It's the word that has been on everybody's lips this week in the architecture and sustainability communities: eco-districts.
About 300 people attended the EcoDistricts Summit 2010 at Portland State University this week to discuss the idea of accelerating sustainability gains by ramping up from individual buildings to whole neighborhoods. Activities included a series of roundtable discussions, panel sessions and skills training.
Concurrent with the sessions, the city announced the locations for its first five eco districts: Lents, South Waterfront, Portland State University, Gateway and the Lloyd district. Each of the five is already one of the Portland Development Commission's urban renewal areas, thereby allowing easier collaboration and coordination. This neighborhood-scale sustainable development will be focused on livability, green infrastructure, community decision making.
The Portland Sustainability Institute, host for the summit, will initiate eco-district development in two districts in the coming year: Lents and Lloyd. In Lloyd there has already been a “Declaration of Cooperation” among businesses and the mall owners, and in Lents POSI is in process of hiring two people to work in Lents to “do a deeper dive on the engagement process because it’s our deepest and biggest district,” Cole explained.
The Oregon Sustainability Center is a catalyst for PSU eco district. The building will generate all its own power and treat all its wastewater. Is there a chance for water treatment or alternative energy to serve the neighborhood beyond just the building?
At the at a Thursday meeting of the American Institute of Architects' Committee on the Environment event, Naomi Cole of PoSI broke down eco-district policy and financing into what she called “hardware” (buildings and infrastructure) and “software” (community engagement, social marketing). There are also nine performance areas: equitable development, place making, social cohesion, air quality & carbon, energy, access & mobility, water, habitat & ecosystem function, and materials management.
"The idea is you start with an existing city, and you layer in a green infrastructure," Cole said. That can mean anything from bioswales and green streets to green buildings, community gardens and pooled alternative energy sources "People have access and mobility. You layer in habitat and natural infrastructure. It gets more green and lush."

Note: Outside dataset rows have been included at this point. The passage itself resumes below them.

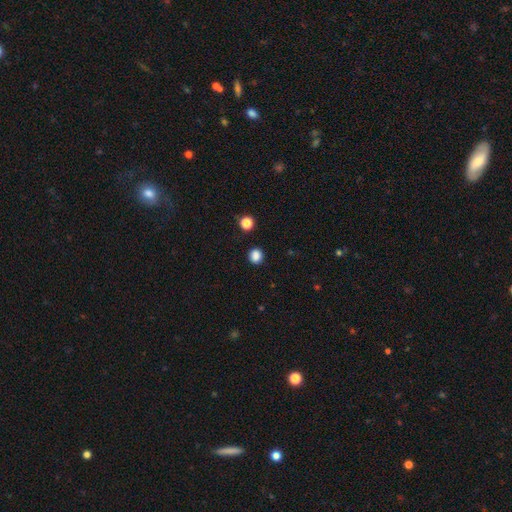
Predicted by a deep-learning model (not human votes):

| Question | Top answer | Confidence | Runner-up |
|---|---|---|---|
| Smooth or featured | smooth | 85% | star or artifact (12%) |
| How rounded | round | 86% | in between (13%) |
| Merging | none | 90% | minor disturbance (6%) |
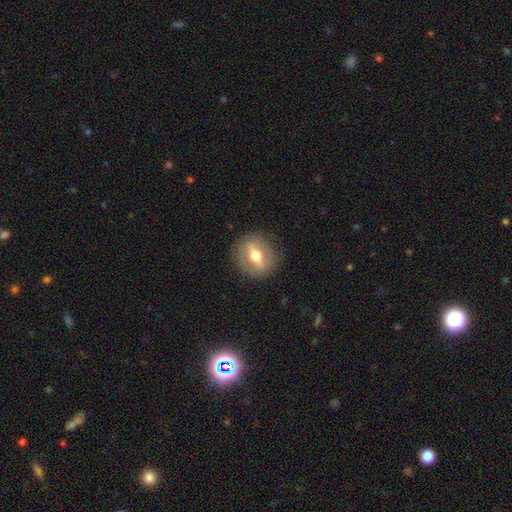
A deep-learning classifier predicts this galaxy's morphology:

Other cities have created such districts already, such as the Living City Block in Denver, the Green Impact Zone in Kansas City, EcoCity in Cleveland, Seattle's 2030 District, Dockside Green in Victoria, Southeast False Creek in Vancouver, and Treasure Island in San Francisco. But most all of these are new developments. To make an eco-district work in an existing urban neighborhood means dealing with barriers such as multiple owners, existing infrastructure that isn't green but not at replacement level, and a lack of assessment tools or finance mechanisms.
At the same time, Cole admitted that there is an element of unknown and that there are limited resources. “There’s hundreds of different projects that can come out of each of these eco-districts," she said. "But we don’t know what theyr’e going to look like.”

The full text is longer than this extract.